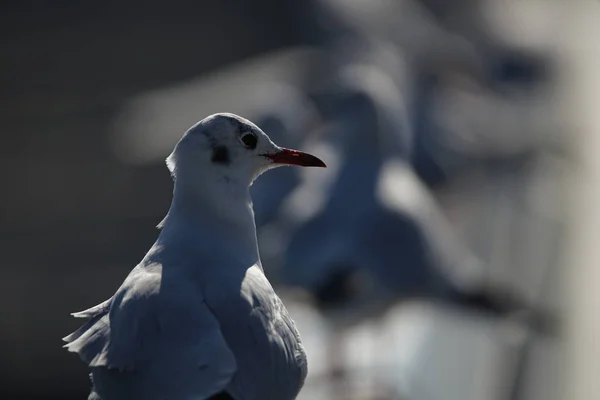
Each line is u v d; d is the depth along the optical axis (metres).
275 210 15.09
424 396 11.87
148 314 6.07
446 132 21.98
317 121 18.38
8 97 25.14
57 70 25.83
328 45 26.06
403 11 28.47
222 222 6.70
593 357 12.55
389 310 13.15
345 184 13.77
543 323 13.21
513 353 12.61
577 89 22.81
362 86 14.59
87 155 22.84
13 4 26.67
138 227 20.53
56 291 18.52
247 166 6.89
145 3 27.44
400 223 13.45
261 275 6.57
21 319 18.05
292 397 6.45
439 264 13.43
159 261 6.46
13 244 19.95
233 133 6.82
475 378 12.12
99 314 6.34
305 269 13.25
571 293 14.19
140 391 5.92
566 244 15.85
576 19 29.23
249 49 27.73
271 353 6.21
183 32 27.56
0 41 26.36
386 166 14.08
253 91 23.44
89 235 20.31
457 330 12.94
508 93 26.38
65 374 17.34
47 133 23.69
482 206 18.34
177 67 27.00
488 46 29.33
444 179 20.86
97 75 26.27
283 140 17.44
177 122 23.39
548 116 22.97
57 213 21.28
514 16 30.92
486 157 21.25
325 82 21.53
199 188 6.71
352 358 12.52
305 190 14.80
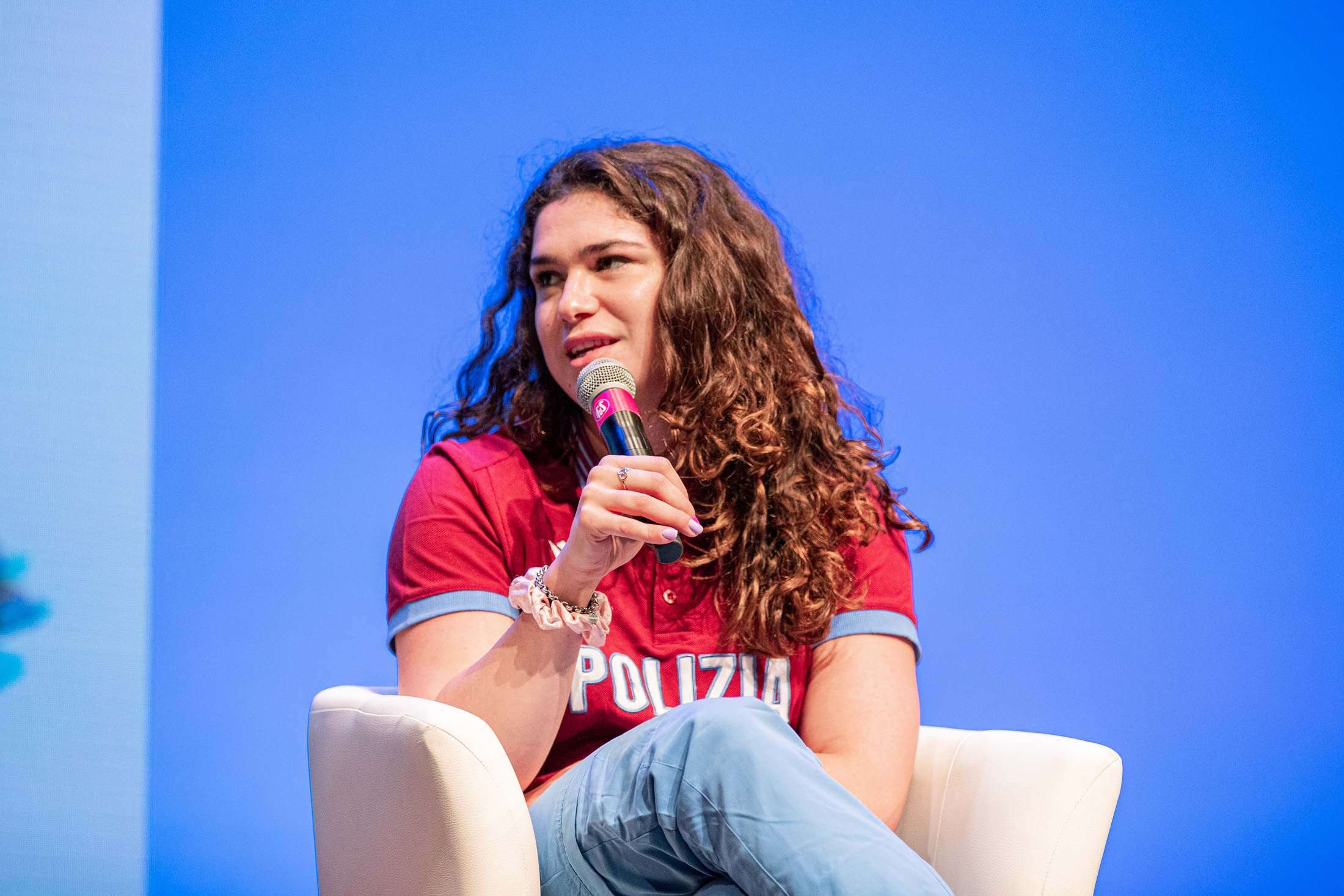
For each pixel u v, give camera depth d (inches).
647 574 196.5
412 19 419.5
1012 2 440.5
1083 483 431.8
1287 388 445.7
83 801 386.9
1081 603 426.6
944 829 186.4
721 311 208.5
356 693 171.6
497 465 204.8
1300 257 444.8
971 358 429.1
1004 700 417.4
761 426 202.2
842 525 204.4
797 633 193.8
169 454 402.3
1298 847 426.9
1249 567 437.4
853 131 430.0
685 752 139.6
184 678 394.3
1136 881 416.8
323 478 405.1
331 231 412.8
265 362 407.5
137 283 406.6
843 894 123.9
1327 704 435.2
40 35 408.2
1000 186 436.5
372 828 153.3
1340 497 443.5
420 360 410.0
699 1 428.1
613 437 181.0
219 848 387.9
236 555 399.9
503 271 246.8
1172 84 443.5
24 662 387.9
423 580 189.2
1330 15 444.8
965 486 423.8
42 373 400.5
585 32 423.8
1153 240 442.6
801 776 133.6
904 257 428.1
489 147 417.7
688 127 423.8
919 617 414.9
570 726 186.7
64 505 395.5
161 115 412.8
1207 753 426.9
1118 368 437.4
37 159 406.0
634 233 207.9
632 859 145.0
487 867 142.3
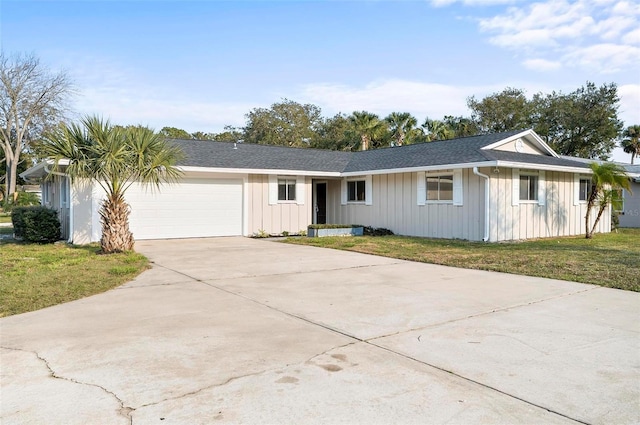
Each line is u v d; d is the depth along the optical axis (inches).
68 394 119.0
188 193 589.6
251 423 103.3
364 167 676.1
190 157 584.4
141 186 557.9
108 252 407.8
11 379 129.3
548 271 318.0
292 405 112.7
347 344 162.1
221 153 639.1
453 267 347.3
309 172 658.8
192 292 252.8
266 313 206.8
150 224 567.8
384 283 282.0
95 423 102.9
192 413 108.1
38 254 402.6
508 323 189.8
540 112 1425.9
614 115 1366.9
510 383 127.1
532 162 537.0
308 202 685.3
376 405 112.9
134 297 239.5
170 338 168.2
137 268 326.6
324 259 391.9
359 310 212.7
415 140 1359.5
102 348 156.7
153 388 123.0
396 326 185.8
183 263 364.5
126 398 116.5
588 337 169.9
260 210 638.5
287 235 653.9
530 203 576.7
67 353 151.4
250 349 156.3
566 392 121.2
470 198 543.5
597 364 141.9
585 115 1348.4
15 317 199.0
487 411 110.0
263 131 1706.4
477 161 511.5
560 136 1424.7
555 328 182.2
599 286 268.1
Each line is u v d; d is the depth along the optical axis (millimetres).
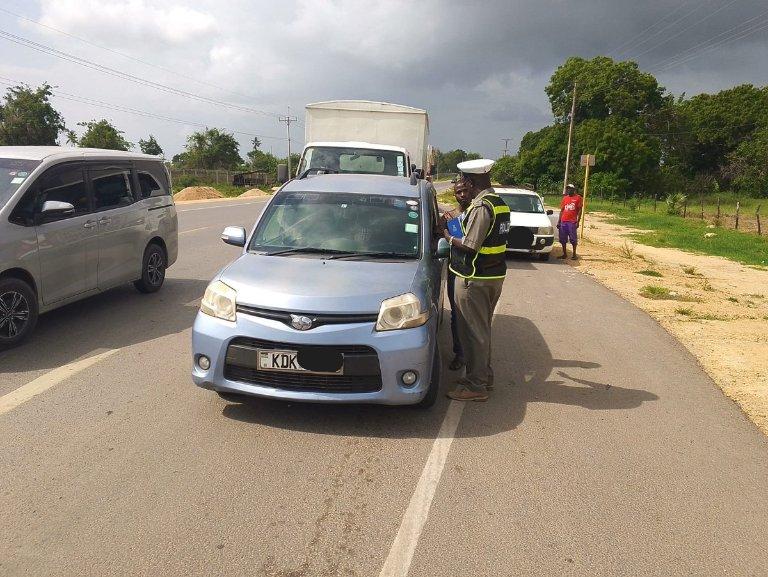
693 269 13578
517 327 7754
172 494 3463
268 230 5391
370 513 3373
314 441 4188
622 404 5211
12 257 5680
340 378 4199
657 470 4047
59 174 6477
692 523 3434
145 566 2855
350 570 2895
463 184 4969
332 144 11000
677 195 36531
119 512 3266
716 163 69000
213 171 64250
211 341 4297
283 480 3672
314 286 4352
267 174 70500
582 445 4359
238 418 4488
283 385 4238
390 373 4195
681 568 3029
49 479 3561
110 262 7254
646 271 13172
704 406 5254
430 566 2951
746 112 66938
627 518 3451
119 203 7508
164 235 8562
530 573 2938
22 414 4441
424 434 4391
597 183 56719
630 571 2988
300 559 2959
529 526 3324
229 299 4340
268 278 4496
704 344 7301
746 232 25500
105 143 59562
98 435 4145
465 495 3607
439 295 5398
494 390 5398
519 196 15469
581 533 3283
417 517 3355
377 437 4301
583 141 60219
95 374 5301
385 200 5711
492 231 4797
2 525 3107
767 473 4082
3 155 6359
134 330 6684
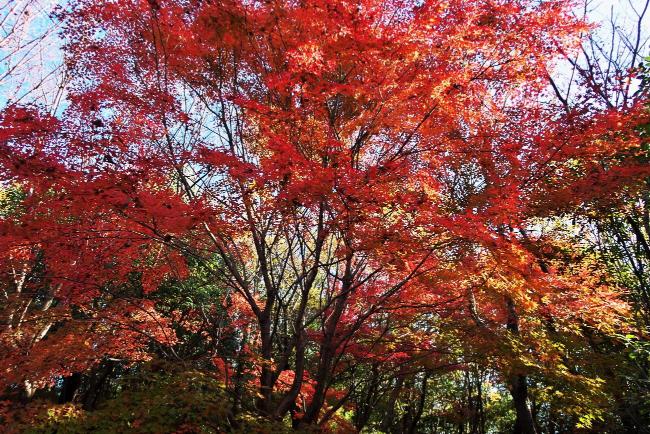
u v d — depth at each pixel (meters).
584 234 10.63
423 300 8.92
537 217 8.79
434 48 5.68
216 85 7.48
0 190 12.28
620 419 11.20
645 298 9.36
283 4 5.85
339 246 7.33
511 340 7.52
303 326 7.52
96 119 5.42
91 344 8.31
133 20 6.71
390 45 5.10
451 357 9.31
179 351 13.82
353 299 10.05
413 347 9.13
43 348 7.42
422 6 5.07
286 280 11.61
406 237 5.73
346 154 5.35
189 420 5.00
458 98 5.87
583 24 6.17
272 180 5.67
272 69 6.84
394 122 6.07
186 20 6.50
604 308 7.90
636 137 6.76
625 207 8.32
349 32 5.11
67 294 8.51
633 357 8.27
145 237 6.73
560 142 6.59
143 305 9.54
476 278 7.64
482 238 5.35
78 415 5.16
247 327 12.07
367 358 9.48
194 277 16.19
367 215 5.58
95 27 6.76
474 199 7.54
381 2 5.53
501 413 21.59
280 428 5.25
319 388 7.23
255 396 6.43
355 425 14.30
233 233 7.37
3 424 5.40
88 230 6.13
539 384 11.41
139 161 5.61
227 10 6.19
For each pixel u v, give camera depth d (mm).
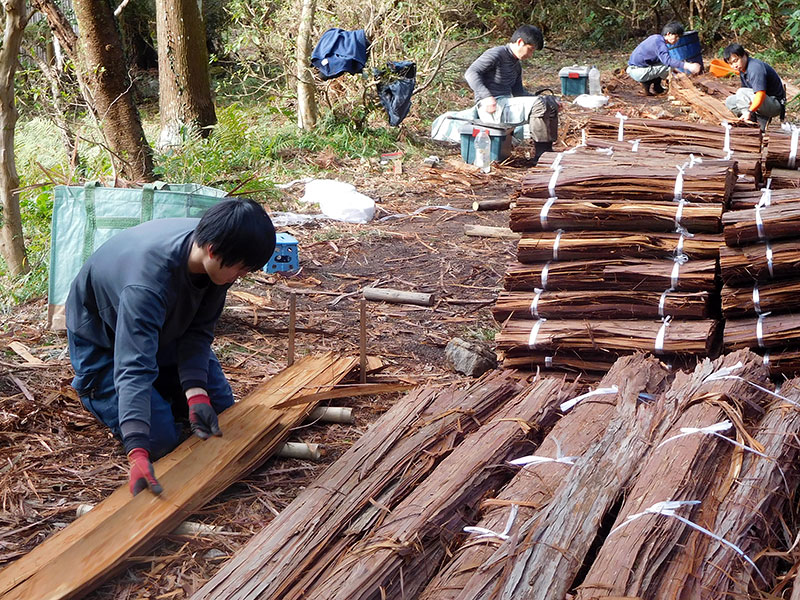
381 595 2514
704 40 16688
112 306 3320
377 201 8250
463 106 12305
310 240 6953
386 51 10859
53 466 3533
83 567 2732
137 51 15195
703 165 4527
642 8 17750
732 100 9719
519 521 2719
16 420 3824
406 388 4105
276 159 9312
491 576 2441
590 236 4355
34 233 6883
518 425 3361
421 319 5434
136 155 7555
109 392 3586
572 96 13219
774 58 14930
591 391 3641
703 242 4172
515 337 4324
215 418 3502
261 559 2701
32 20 11469
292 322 4344
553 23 18344
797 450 3111
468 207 8125
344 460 3236
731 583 2461
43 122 10094
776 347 4012
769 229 3967
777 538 2859
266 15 11320
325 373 4227
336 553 2752
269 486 3473
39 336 4863
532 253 4426
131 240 3285
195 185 5250
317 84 10133
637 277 4199
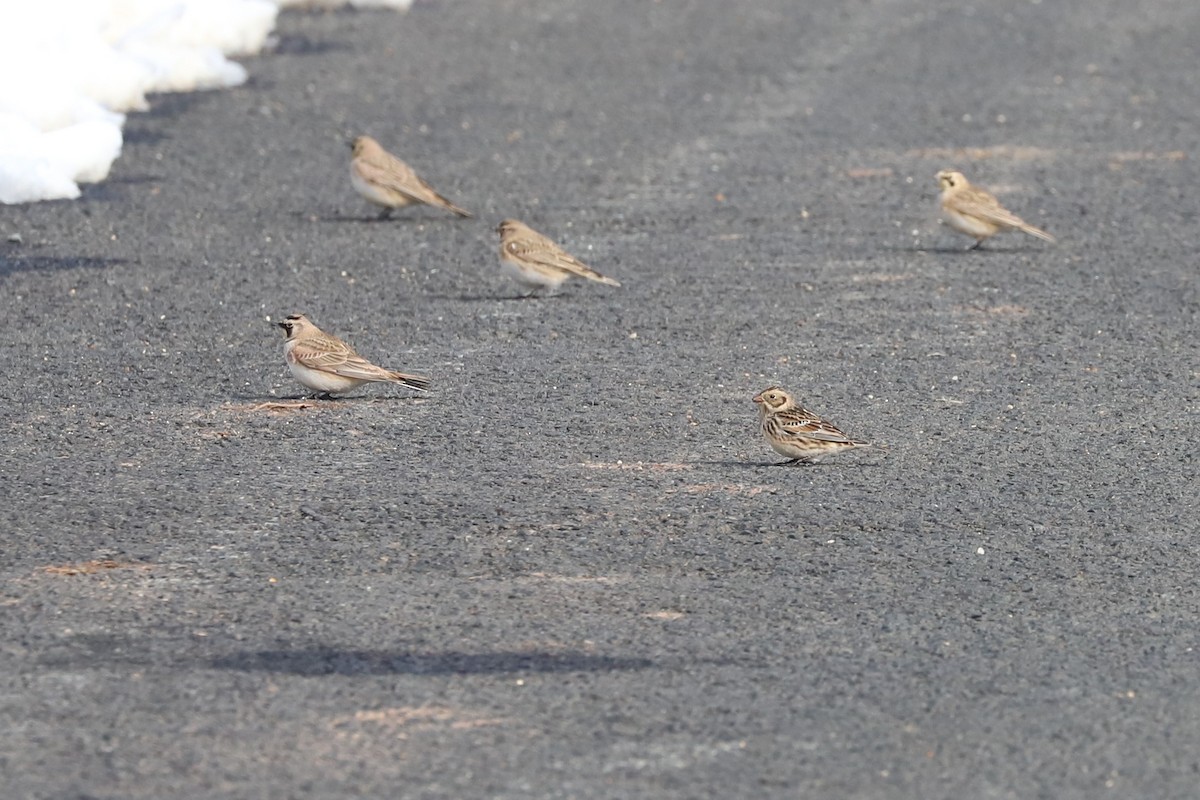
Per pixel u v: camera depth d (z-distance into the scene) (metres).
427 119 28.31
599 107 29.34
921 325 18.20
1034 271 20.58
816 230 22.44
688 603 10.82
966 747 8.83
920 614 10.69
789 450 13.52
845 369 16.58
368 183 22.44
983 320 18.44
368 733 8.87
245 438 14.22
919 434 14.57
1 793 8.16
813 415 13.52
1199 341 17.62
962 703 9.37
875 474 13.49
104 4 30.95
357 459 13.72
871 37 35.53
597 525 12.24
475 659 9.88
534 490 12.98
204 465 13.48
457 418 14.90
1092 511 12.69
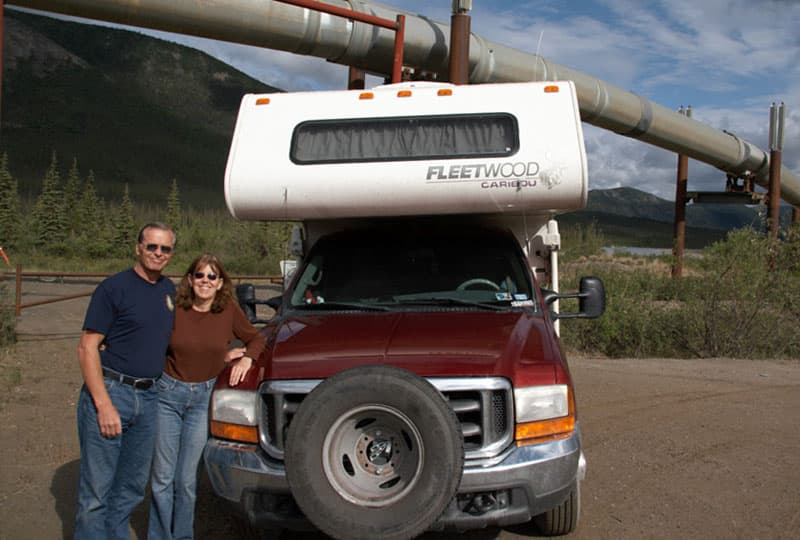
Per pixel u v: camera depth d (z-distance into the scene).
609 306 12.69
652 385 9.27
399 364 4.08
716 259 12.62
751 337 12.12
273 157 5.45
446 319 4.86
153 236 4.14
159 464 4.35
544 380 4.12
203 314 4.34
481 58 14.48
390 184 5.30
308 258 5.73
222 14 11.87
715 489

▶ **Task instructions**: Write out the entries above verbatim, without pictures.

▶ **Problem solution**:
Each line is u v d; d is the depth along the optical axis (metres).
275 210 15.09
424 396 11.87
148 314 6.07
446 132 21.98
317 121 18.38
8 97 25.14
57 70 25.83
328 45 26.06
403 11 28.47
222 222 6.70
593 357 12.55
389 310 13.15
345 184 13.77
543 323 13.21
513 353 12.61
577 89 22.81
362 86 14.59
87 155 22.84
13 4 26.67
138 227 20.53
56 291 18.52
247 166 6.89
145 3 27.44
400 223 13.45
261 275 6.57
21 319 18.05
292 397 6.45
439 264 13.43
159 261 6.46
13 244 19.95
233 133 6.82
475 378 12.12
99 314 6.34
305 269 13.25
571 293 14.19
140 391 5.92
566 244 15.85
576 19 29.23
249 49 27.73
271 353 6.21
183 32 27.56
0 41 26.36
386 166 14.08
253 91 23.44
89 235 20.31
457 330 12.94
508 93 26.38
65 374 17.34
47 133 23.69
482 206 18.34
177 67 27.00
488 46 29.33
444 179 20.86
97 75 26.27
283 140 17.44
177 122 23.39
548 116 22.97
57 213 21.28
514 16 30.92
486 157 21.25
325 82 21.53
199 188 6.71
352 358 12.52
305 190 14.80
For each pixel u v, give camera depth d (inches).
647 574 196.5
412 19 419.5
1012 2 440.5
1083 483 431.8
1287 388 445.7
83 801 386.9
1081 603 426.6
944 829 186.4
721 311 208.5
356 693 171.6
497 465 204.8
1300 257 444.8
971 358 429.1
1004 700 417.4
761 426 202.2
842 525 204.4
797 633 193.8
169 454 402.3
1298 847 426.9
1249 567 437.4
853 131 430.0
685 752 139.6
184 678 394.3
1136 881 416.8
323 478 405.1
331 231 412.8
265 362 407.5
137 283 406.6
843 894 123.9
1327 704 435.2
40 35 408.2
1000 186 436.5
372 828 153.3
1340 497 443.5
420 360 410.0
699 1 428.1
613 437 181.0
219 848 387.9
236 555 399.9
503 271 246.8
1172 84 443.5
24 662 387.9
423 580 189.2
1330 15 444.8
965 486 423.8
42 373 400.5
585 32 423.8
1153 240 442.6
801 776 133.6
904 257 428.1
489 147 417.7
688 127 423.8
919 617 414.9
570 726 186.7
64 505 395.5
161 115 412.8
1207 753 426.9
1118 368 437.4
37 159 406.0
634 233 207.9
632 859 145.0
487 867 142.3
Each line is u v d; d is the depth along the optical axis (inches).
68 394 119.0
188 193 589.6
251 423 103.3
364 167 676.1
190 157 584.4
141 186 557.9
108 252 407.8
11 379 129.3
548 271 318.0
292 405 112.7
347 344 162.1
221 153 639.1
453 267 347.3
309 172 658.8
192 292 252.8
266 313 206.8
150 224 567.8
384 283 282.0
95 423 102.9
192 413 108.1
38 254 402.6
508 323 189.8
540 112 1425.9
614 115 1366.9
510 383 127.1
532 162 537.0
308 202 685.3
376 405 112.9
134 297 239.5
170 338 168.2
137 268 326.6
324 259 391.9
359 310 212.7
415 140 1359.5
102 348 156.7
153 388 123.0
396 326 185.8
183 263 364.5
126 398 116.5
588 337 169.9
260 210 638.5
287 235 653.9
530 203 576.7
67 353 151.4
250 349 156.3
566 392 121.2
470 198 543.5
597 364 141.9
585 115 1348.4
15 317 199.0
487 411 110.0
263 131 1706.4
477 161 511.5
560 136 1424.7
555 328 182.2
599 286 268.1
Each line is u v d; d is the depth along the optical axis (millimetres).
693 269 13578
517 327 7754
172 494 3463
268 230 5391
370 513 3373
314 441 4188
622 404 5211
12 257 5680
340 378 4199
657 470 4047
59 174 6477
692 523 3434
145 566 2855
350 570 2895
463 184 4969
332 144 11000
677 195 36531
119 512 3266
716 163 69000
213 171 64250
211 341 4297
283 480 3672
314 286 4352
267 174 70500
582 445 4359
238 418 4488
283 385 4238
390 373 4195
681 568 3029
49 479 3561
110 262 7254
646 271 13172
704 406 5254
430 566 2951
746 112 66938
627 518 3451
119 203 7508
164 235 8562
530 573 2938
22 414 4441
424 434 4391
597 183 56719
630 571 2988
300 559 2959
529 526 3324
229 299 4340
268 278 4496
704 344 7301
746 232 25500
105 143 59562
98 435 4145
465 495 3607
439 295 5398
494 390 5398
519 196 15469
581 533 3283
417 517 3355
377 437 4301
583 141 60219
95 374 5301
385 200 5711
492 231 4797
2 525 3107
767 473 4082
3 155 6359
134 330 6684
u v d — depth at each pixel (meters).
584 234 10.63
423 300 8.92
537 217 8.79
434 48 5.68
216 85 7.48
0 190 12.28
620 419 11.20
645 298 9.36
283 4 5.85
339 246 7.33
511 340 7.52
303 326 7.52
96 119 5.42
91 344 8.31
133 20 6.71
390 45 5.10
451 357 9.31
179 351 13.82
353 299 10.05
413 347 9.13
43 348 7.42
422 6 5.07
286 280 11.61
406 237 5.73
346 154 5.35
189 420 5.00
458 98 5.87
583 24 6.17
272 180 5.67
272 69 6.84
394 122 6.07
186 20 6.50
604 308 7.90
636 137 6.76
625 207 8.32
349 32 5.11
67 294 8.51
633 357 8.27
145 237 6.73
560 142 6.59
143 305 9.54
476 278 7.64
482 238 5.35
78 415 5.16
247 327 12.07
367 358 9.48
194 277 16.19
367 215 5.58
95 27 6.76
474 199 7.54
381 2 5.53
501 413 21.59
280 428 5.25
319 388 7.23
255 396 6.43
355 425 14.30
233 233 7.37
3 424 5.40
88 230 6.13
539 384 11.41
139 161 5.61
227 10 6.19
For each pixel u v, give camera depth d (mm).
381 595 2514
704 40 16688
112 306 3320
377 201 8250
463 106 12305
310 240 6953
386 51 10859
53 466 3533
83 567 2732
137 51 15195
703 165 4527
642 8 17750
732 100 9719
519 521 2719
16 420 3824
406 388 4105
276 159 9312
491 576 2441
590 236 4355
34 233 6883
518 425 3361
421 319 5434
136 155 7555
109 392 3586
572 96 13219
774 58 14930
591 391 3641
703 242 4172
515 337 4324
215 418 3502
261 559 2701
32 20 11469
292 322 4344
553 23 18344
797 450 3111
468 207 8125
344 460 3236
731 583 2461
43 122 10094
776 347 4012
769 229 3967
777 538 2859
266 15 11320
325 373 4227
336 553 2752
269 486 3473
39 336 4863
532 253 4426
131 240 3285
195 185 5250
317 84 10133
637 277 4199
Per pixel u v: camera depth d (z-distance into the scene) (metres).
427 119 28.31
599 107 29.34
921 325 18.20
1034 271 20.58
816 230 22.44
688 603 10.82
966 747 8.83
920 614 10.69
789 450 13.52
845 369 16.58
368 183 22.44
983 320 18.44
368 733 8.87
245 438 14.22
919 434 14.57
1 793 8.16
813 415 13.52
1199 341 17.62
962 703 9.37
875 474 13.49
104 4 30.95
357 459 13.72
871 37 35.53
597 525 12.24
475 659 9.88
534 490 12.98
204 465 13.48
457 418 14.90
1092 511 12.69
Per pixel u v: camera depth d (z-distance into the scene).
609 306 12.69
652 385 9.27
399 364 4.08
716 259 12.62
751 337 12.12
273 157 5.45
446 319 4.86
153 236 4.14
159 464 4.35
544 380 4.12
203 314 4.34
481 58 14.48
390 184 5.30
308 258 5.73
222 14 11.87
715 489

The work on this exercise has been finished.